After only three years in Alaska, at age 35 and feeling wealthy, Henson and his wife “retired” to Santa Barbara County, CA. There in 1956, they bought a ranch in San Marcos Pass, and renamed it Hidden Valley Ranch. They turned the place into a sort of dude ranch for guests. In developing the dining menu Henson brought back his salad dressing from Alaska days. The guests liked it, both on salads and on steak, and many wanted to buy it to take back home. As demand built for his dressing Henson began offering packaged mixes so people could make their own. By 1957, the mix was being sold locally in stores. Although the guest ranch closed in the mid ‘60s, Henson’s mail order business for his “ranch dressing” prospered. The Hensons established Hidden Valley Food Products, Inc. and enlarged the production facilities. The business continued to flourish, and in 1972  it was bought out by Clorox, of which Hidden Valley Foods Company remains a subsidiary, though quite unrelated to the parent company’s main products. Several reformulations of the product followed, including a shelf-stable bottled dressing that was introduced in the early 1980s.


Numerous other food companies, meanwhile, had introduced “ranch style” dressing mixes, and subsequently bottled dressings to compete. Lawsuits and copyright challenges followed for a while. But finally, ranch dressing in all its variations remains super plentiful in the market, as I witnessed this morning. Hidden Valley, who calls its products “The Original Ranch,” remains among the contenders, but with a minority of the ranch dressings offered.


In addition to bottled dressing,  Hidden Valley’s powdered dressing mix remains available. And by the way, monosodium glutamate is its first-listed ingredient.


That’s a long introduction but, hey, that’s the commercial food biz. How about making Ranch Dressing at home from scratch? In my view, homemade salad dressings are always better, to say nothing about fresher and less expensive, than commercial ones.


In this recipe I substitute readily available yogurt and a little sour cream for the original buttermilk. That old-fashioned product is rarely in home refrigerators now, and it’s generally only sold by the quart, which would be wasteful. Another accommodation, I substitute a green onion for the dried chives and onion that would have been used originally. For the dill, fresh is nice, but dried dill weed is easier to keep on hand, and would have been in the dry mixes that built Ranch dressing’s popularity. And rather than dry mustard powder, which few have on hand these days, I use Dijon or brown mustard. Finally, I don’t use MSG. That flavor enhancer, apparently, is typical in most bottled and dry versions of Ranch dressing.
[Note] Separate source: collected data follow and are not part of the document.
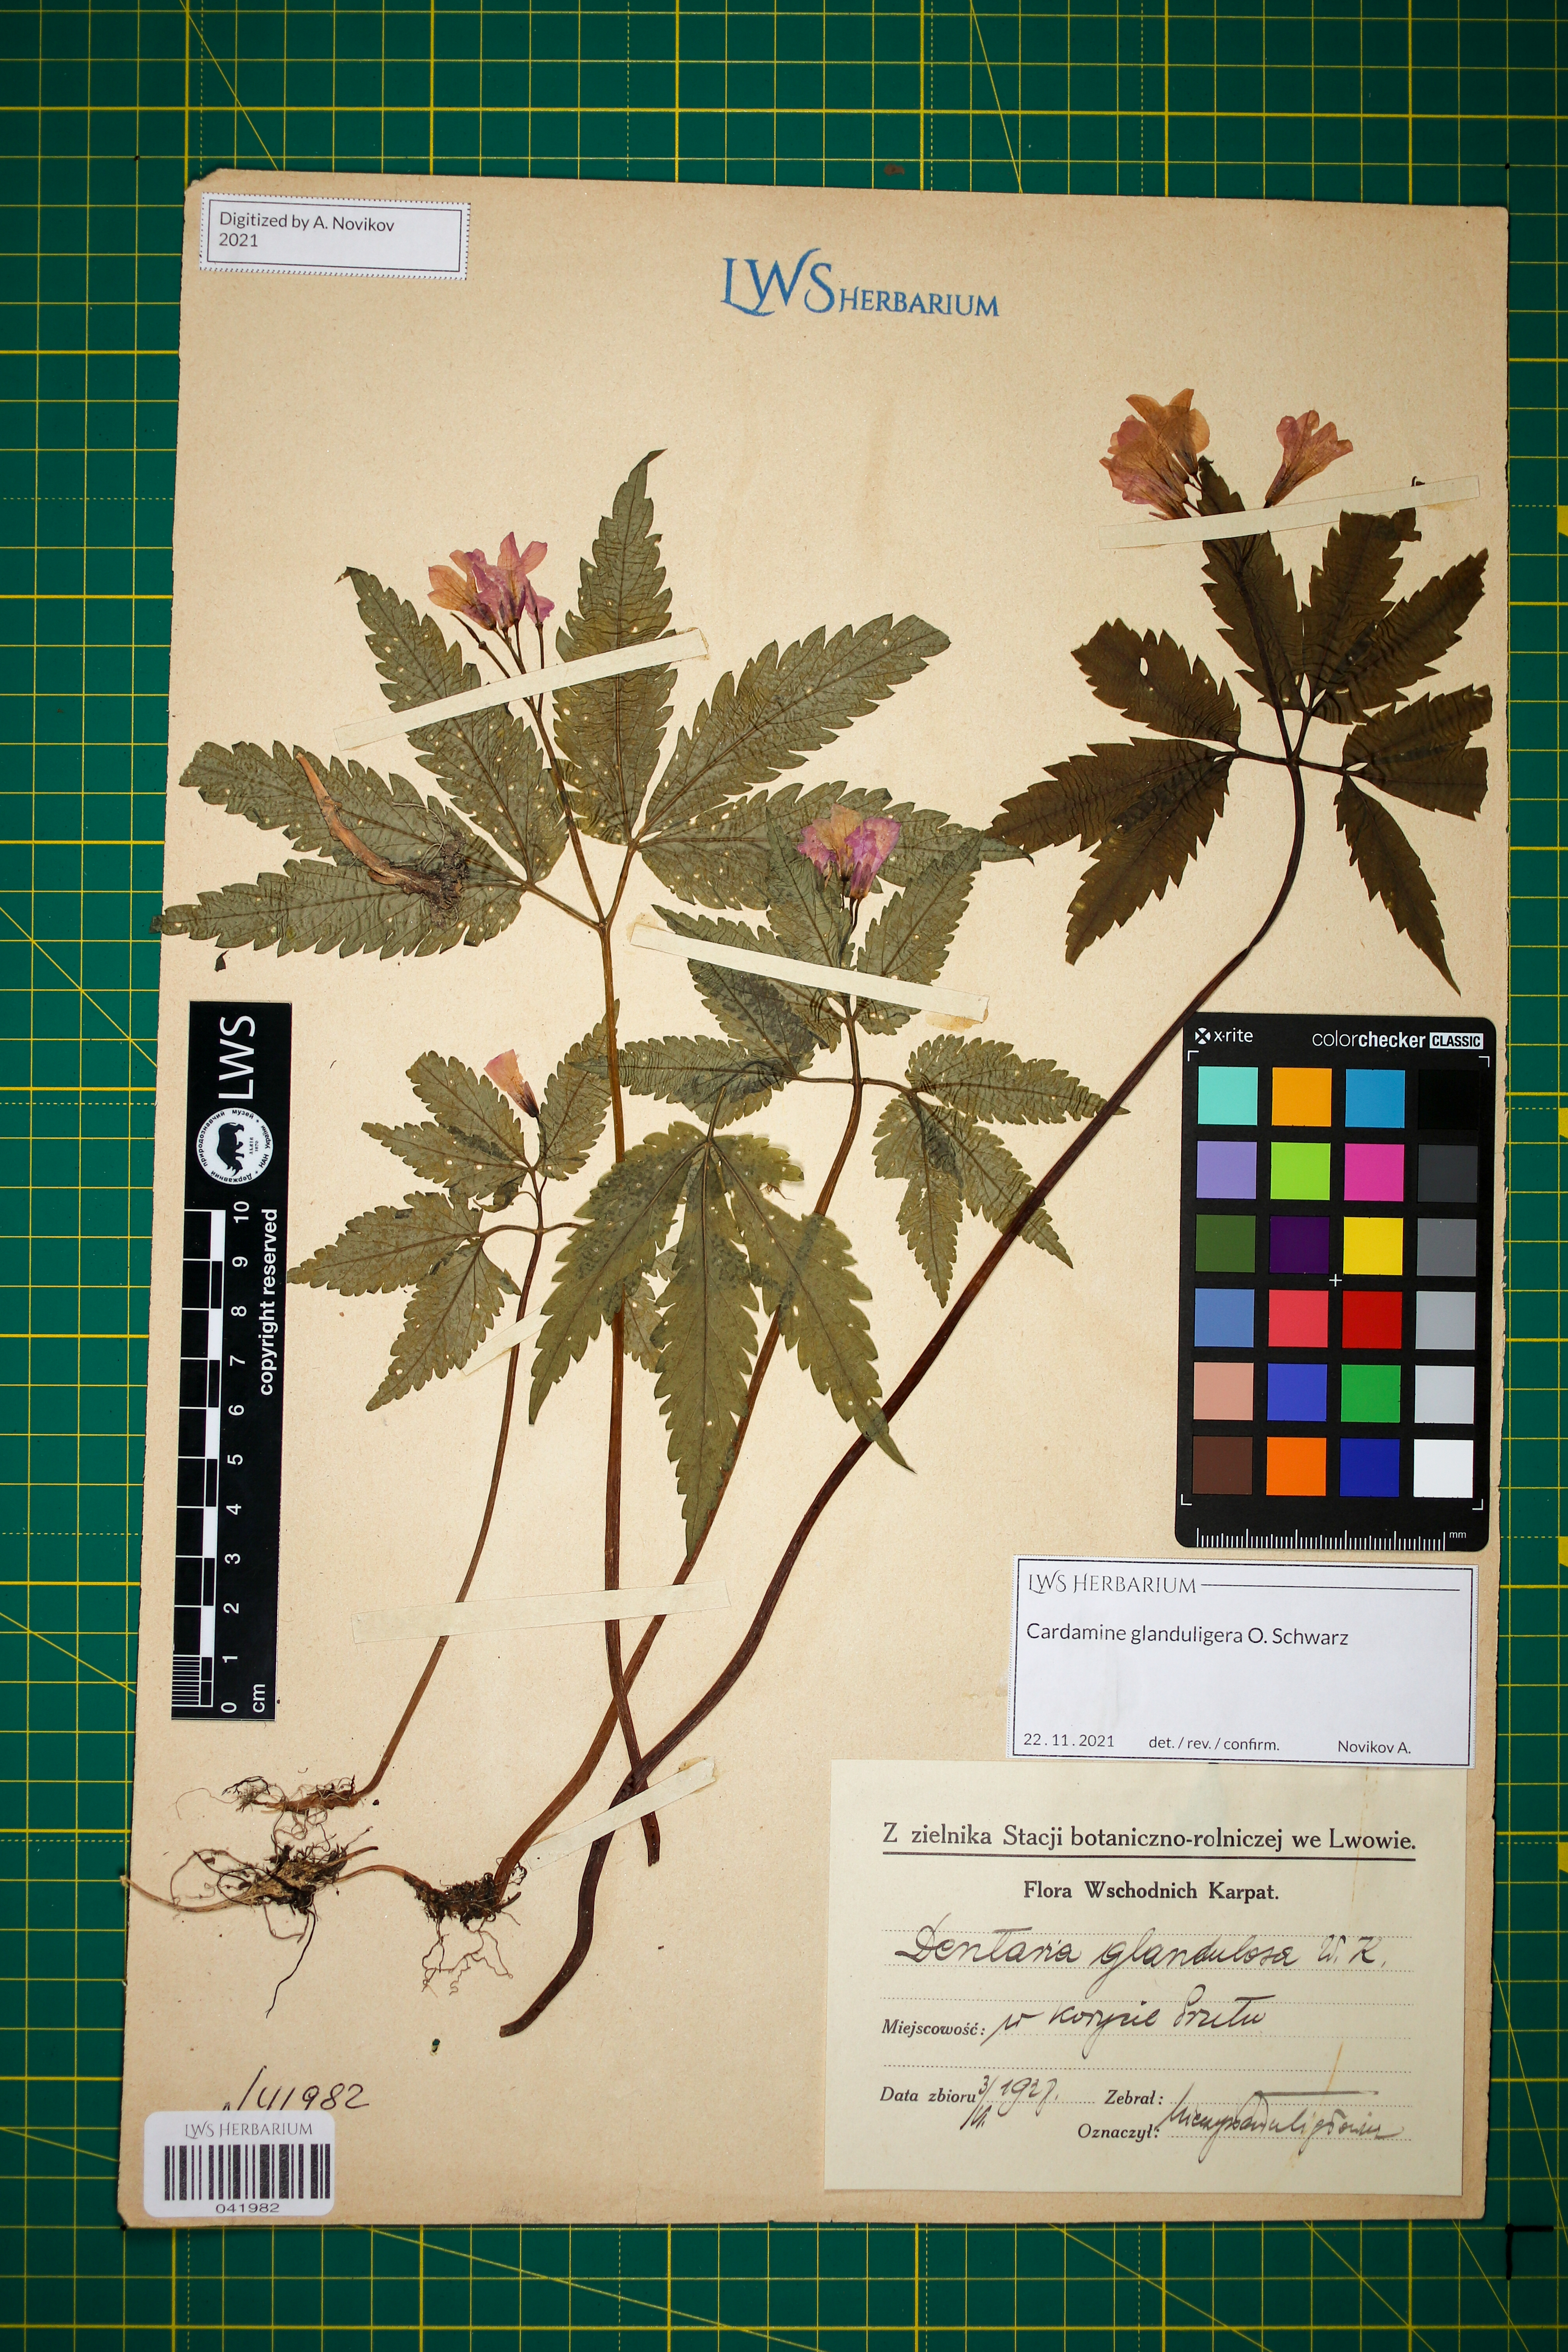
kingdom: Plantae
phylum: Tracheophyta
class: Magnoliopsida
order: Brassicales
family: Brassicaceae
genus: Cardamine
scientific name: Cardamine glanduligera
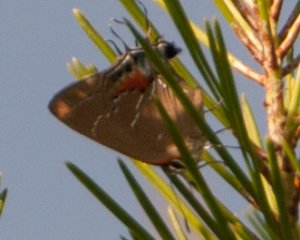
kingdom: Animalia
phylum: Arthropoda
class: Insecta
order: Lepidoptera
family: Lycaenidae
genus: Fixsenia
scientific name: Fixsenia favonius
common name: Oak Hairstreak
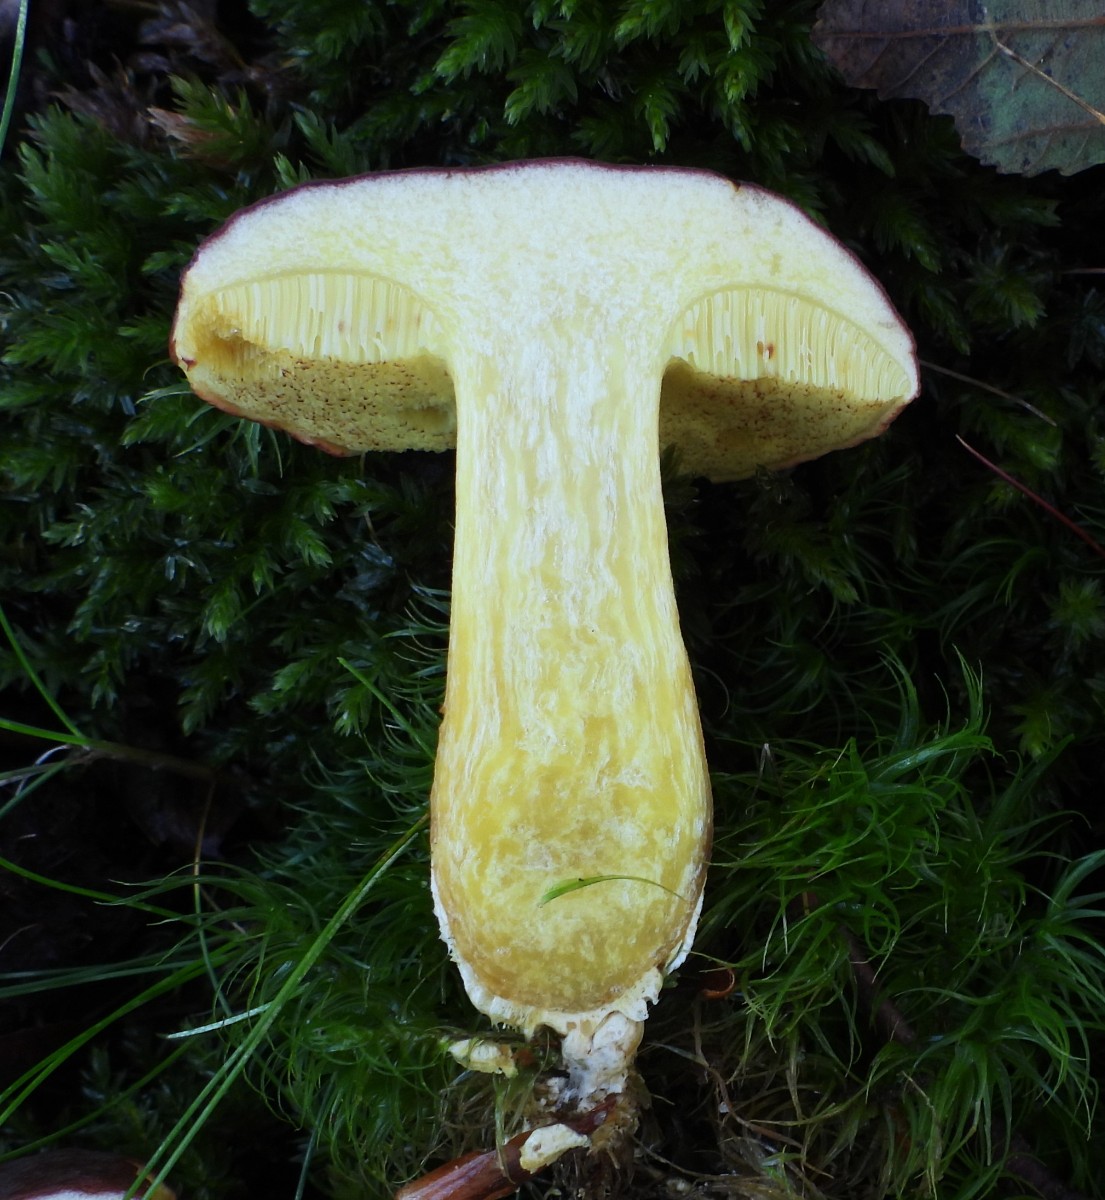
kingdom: Fungi
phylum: Basidiomycota
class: Agaricomycetes
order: Boletales
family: Boletaceae
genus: Xerocomellus
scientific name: Xerocomellus pruinatus
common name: dugget rørhat
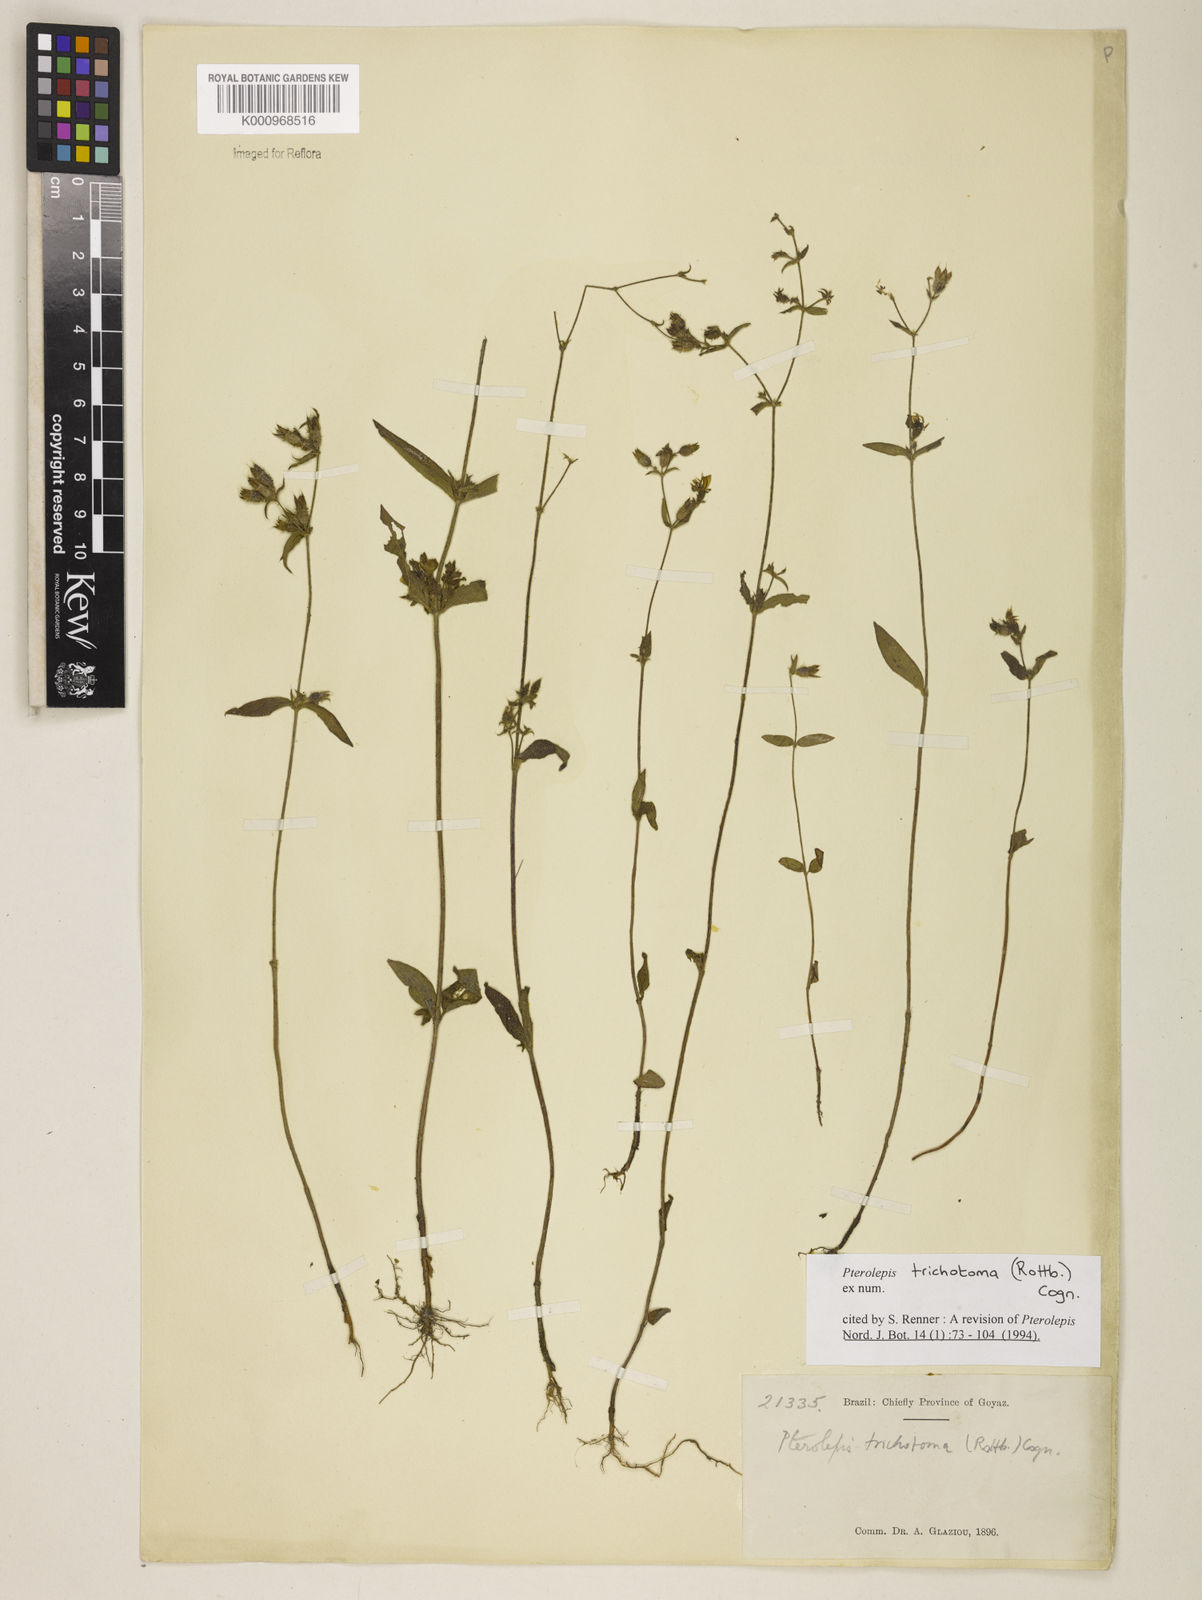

The recipe makes somewhat over a pint. Store in a screw-capped jar in the refrigerator, and shake the jar before using the dressing.


1 cup yogurt, low-fat

3/4 cup mayonnaise

1/4 cup sour cream

1/4 cup water

1 teaspoon Dijon or brown (not yellow) mustard

1 thin green onion, white and green parts, roots removed

2 sprigs flat parsley, rinsed

1 small clove garlic

1 1/2 teaspoons salt

1 teaspoon sugar

1/2 teaspoon dry dill weed

1/2 teaspoon ground black pepper


In a large bowl, place the yogurt, mayonnaise, sour cream, water, and mustard.


On a cutting board, using a chef’s knife, finely mince the green onion and parsley. Put the garlic through a garlic press, or very finely mince it in with the green onion and parsley. Add these to the bowl. Add the salt, sugar, dry dill, and black pepper. Mix the dressing thoroughly with a whisk or fork. Hold for at least ten minutes before using, and mix it again.


The dressing can be stored in the refrigerator in a screw-capped jar for up to a week or two.


Use as a salad dressing, a dip for french fries, potato chips, or artichoke hearts. Or (as was done at the original Hidden Valley Ranch) drizzle it on grilled steaks or burgers.